Trump has all these acknowledged family members, children and other relatives. What the publishing world really needs is someone who is not an acknowledged member of the family to come in and show us what a beast this man really is, like a mistress the Post and other hard urban gossip columnists failed to turn up, or even better a child unacknowledged from a mistress unacknowledged, or even a known paramour. Actually any book by anybody close to this weirdo that would confirm what we all know about him and also dangle some awful things we only suspect would be embraced, so what the fuck?

themightypuck said...

Two possibilities. Desperation or Absolute Power. I'm guessing the latter. They can say anything and you must believe. The crazier the better. That's true power. Note the end of comedy. Things aren't as funny because funny is dangerous.

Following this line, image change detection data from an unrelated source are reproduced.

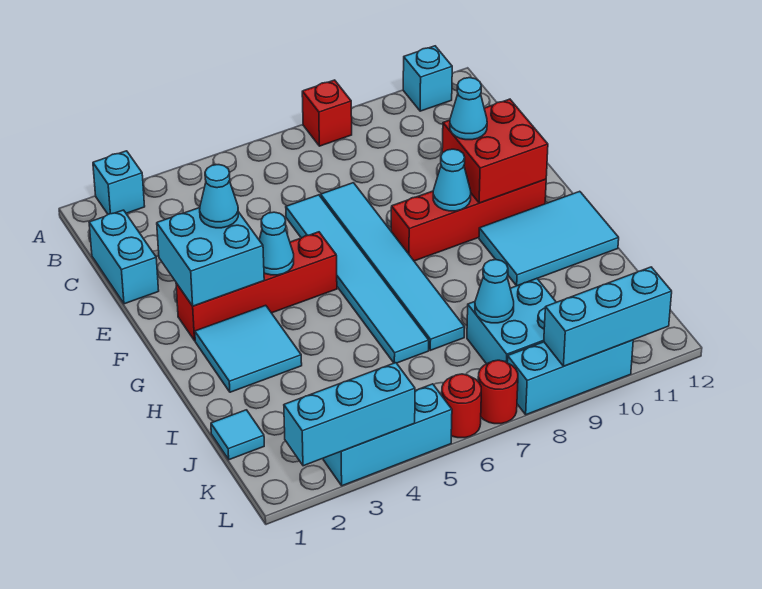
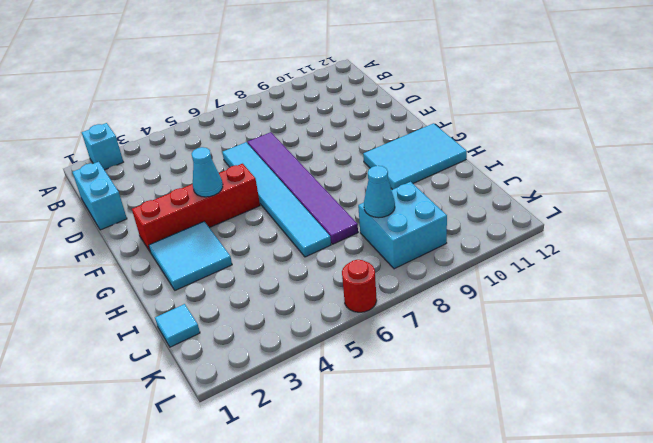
purple 1x6 tile [248,132,358,244] -> cyan 1x6 tile [321,183,465,350]
none -> red 1x1 brick [302,80,352,146]
none -> cyan 1x1 brick [403,46,452,111]
none -> red 1x4 brick [391,179,546,261]

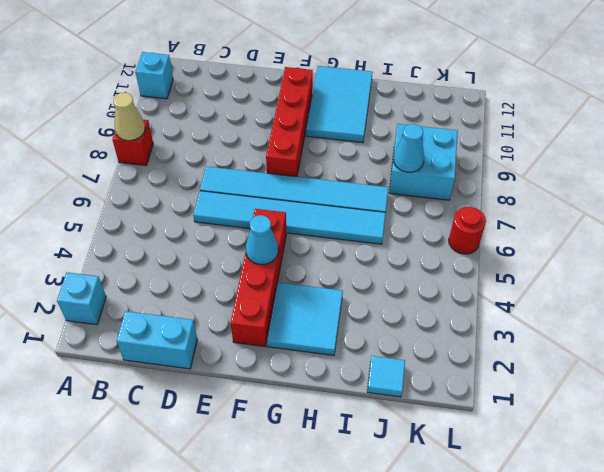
tan 1x1 cone [114,93,145,141] -> none
none -> cyan 1x3 brick [323,384,452,486]
none -> red 1x1 round brick [478,360,518,424]
none -> cyan 1x3 brick [507,340,633,415]

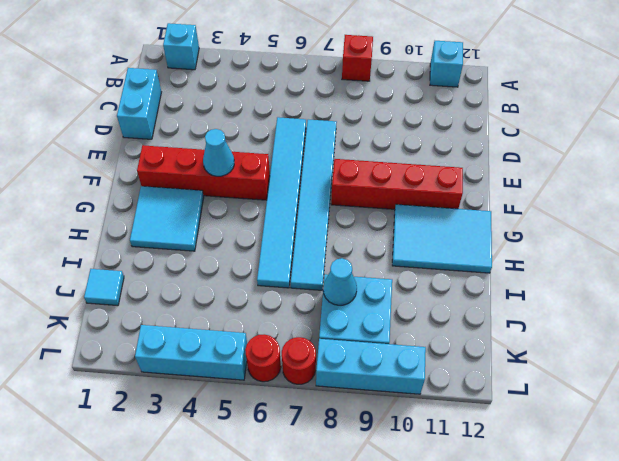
none -> cyan 2x2 brick [157,208,264,306]
none -> red 2x2 brick [442,99,548,203]
none -> cyan 1x1 cone [433,149,471,211]

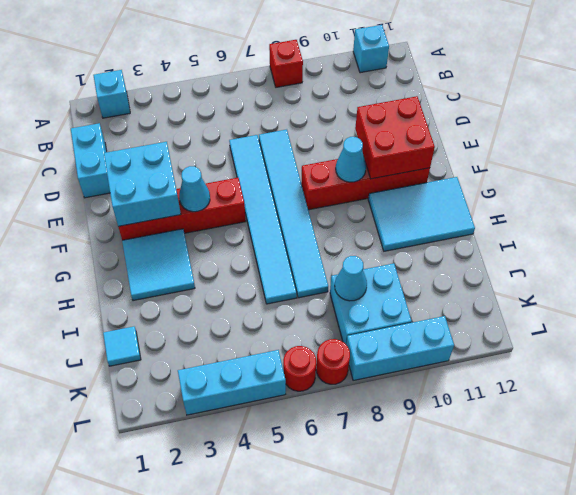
none -> cyan 1x3 brick [284,363,415,466]
none -> cyan 1x3 brick [544,267,672,366]
none -> cyan 1x1 cone [200,165,238,228]

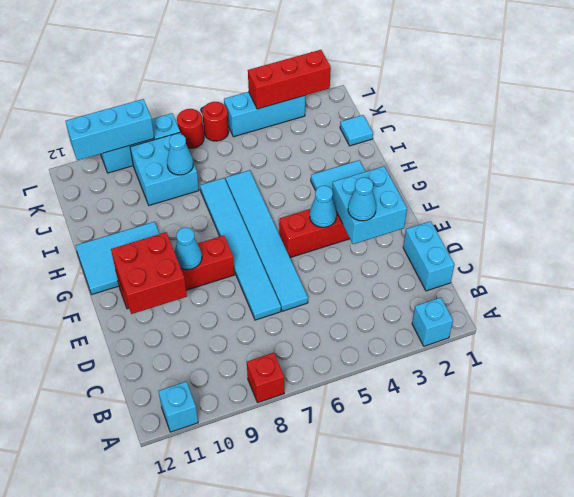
red 1x3 brick [248,50,331,109] -> cyan 1x3 brick [284,363,415,466]
none -> cyan 1x1 cone [450,78,487,140]

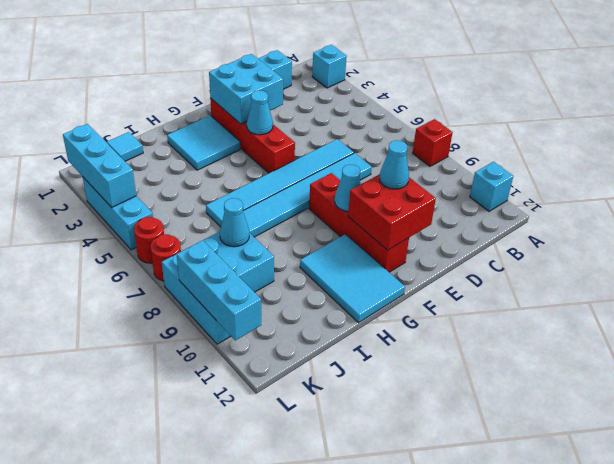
none -> cyan 1x1 cone [200,165,238,228]

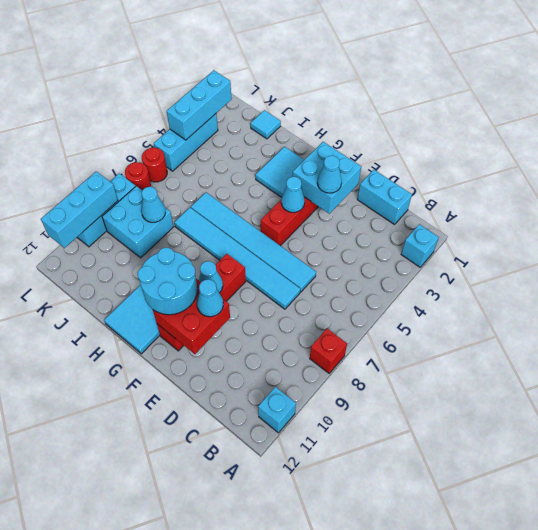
cyan 2x2 round brick [138,248,197,315] -> none

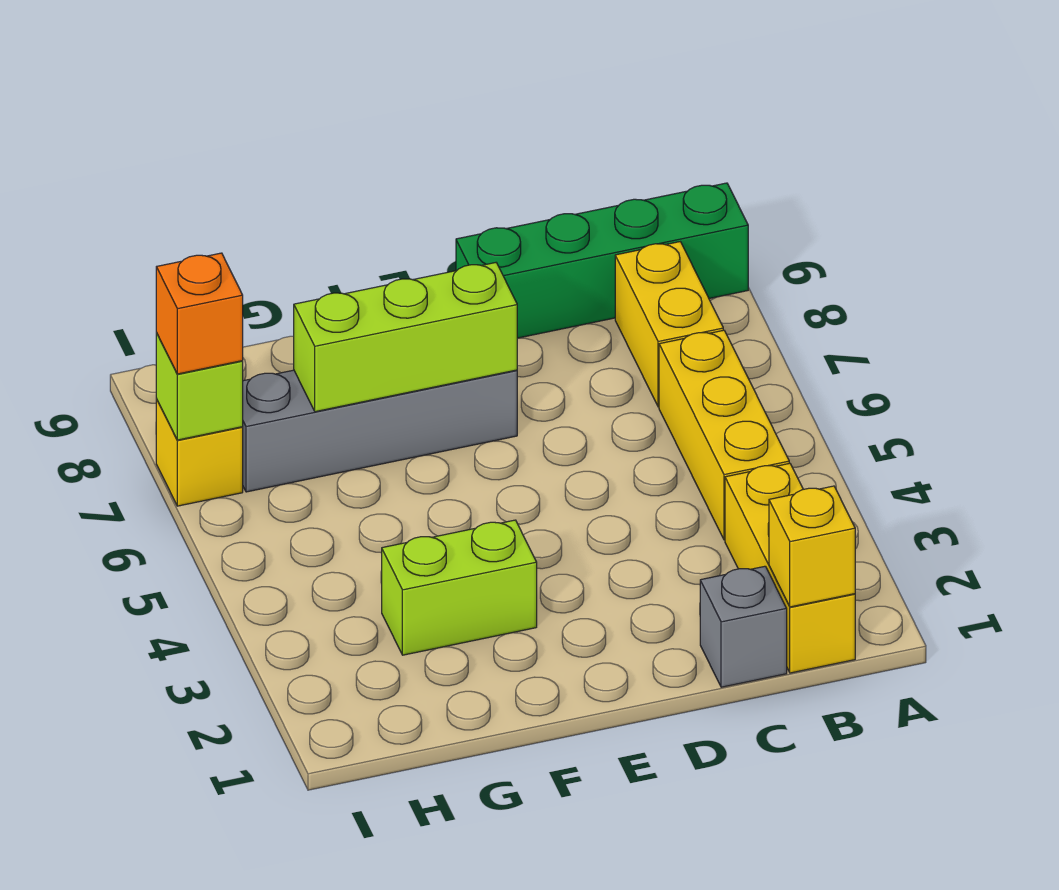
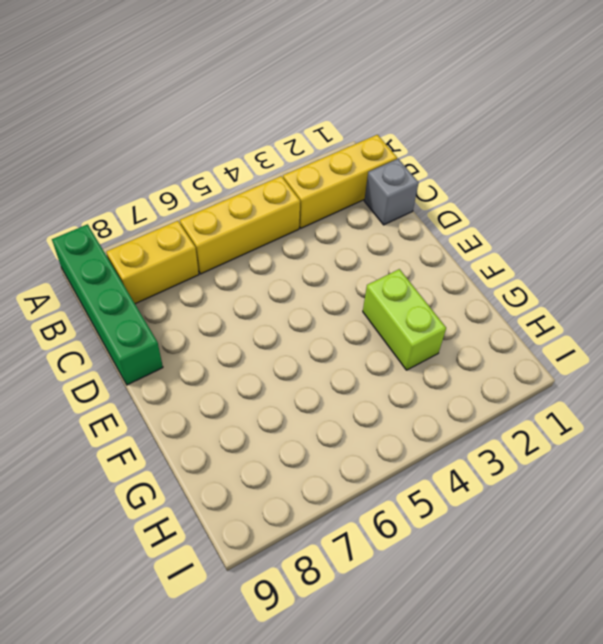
none -> grey 1x4 brick [243,370,517,492]
none -> yellow 1x1 brick [156,399,243,506]
none -> yellow 1x1 brick [769,486,855,607]

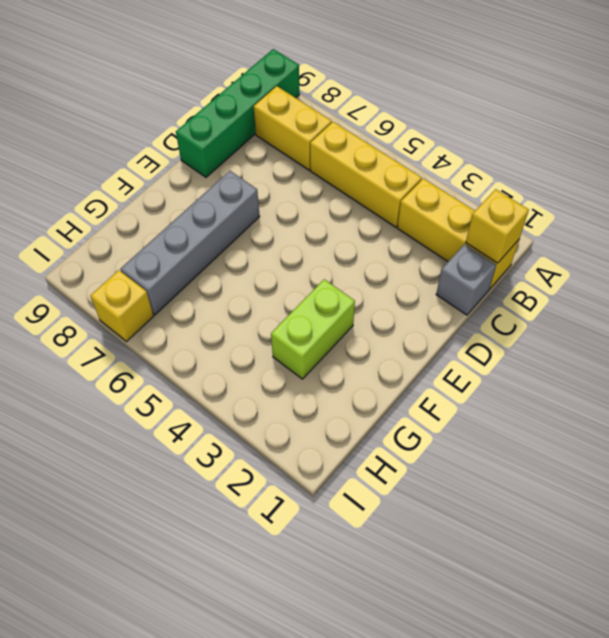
none -> lime 1x3 brick [294,263,517,412]
none -> lime 1x1 brick [156,333,243,440]
none -> orange 1x1 brick [156,253,243,374]

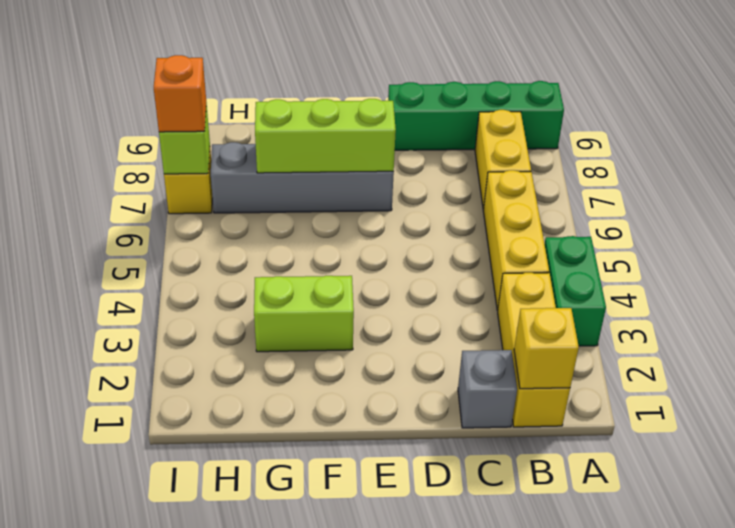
green 1x2 brick [545,236,606,346] -> none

My next door neighbor who is generally a smart nice guy who used to be an operations EVP in a big company wants Trump and everyone who worked for Trump (and possibly everyone who voted for Trump) to go to jail. He literally said the number of baddies who needed to be taught a lesson was probably no more than 25% of the country. The knives are out. People are acting crazy. I'm pretty confident it is just temporary crazy brought on by Covid and the media and general boredom and ennui but I do get nervous.

gilbar said...

MayBee said...
So did Trump's father get his mother pregnant, then move to the east coast, only for it later to come out he was already married? And then while on the East Coast, he married another woman and only saw the child one other time in his life?
Did Trump's mother then take him to Asia, marry another man, have that man adopt him, only to then send him back to his grandparents to raise him?
That kind of disfunction?


don't forget the drug usage!
Pot had helped, and booze; maybe a little blow [cocaine] when you could afford it. Not smack, though

tim maguire said...

Laslo Spatula said...As Tolstoy said:

"Happy families are all alike, every unhappy niece is unhappy in her own way“.


I love that line, even though it’s been justly criticized as meaningless fluff. I don’t think I’ve seen what, to me, is the biggest problem—dysfunction is so common, how could Tolstoy have met enough happy families to make such a claim? The Trump’s are like the Comptons because they are a dysfunctional family of immigrants? That’s most of America.

tim maguire said...

Re MayBee’s comment: Obama is a Democrat, which means his family’s dysfunction was a growth opportunity (or he’s a victim, depending on the needs of the narrative). Trump is (currently) a Republican, which means his family’s dysfunction is his dysfunction.

Narr said...

Bravo, Laslo! Brilliant.

Narr
Dysfunction, thy name is family

Phil 314 said...

William;
You wrote “the anti-Trump books probably sell better than YA titles.”

My first thought was “well of course. Who reads anything by a now dead 1960’s NY Giant quarterback!?”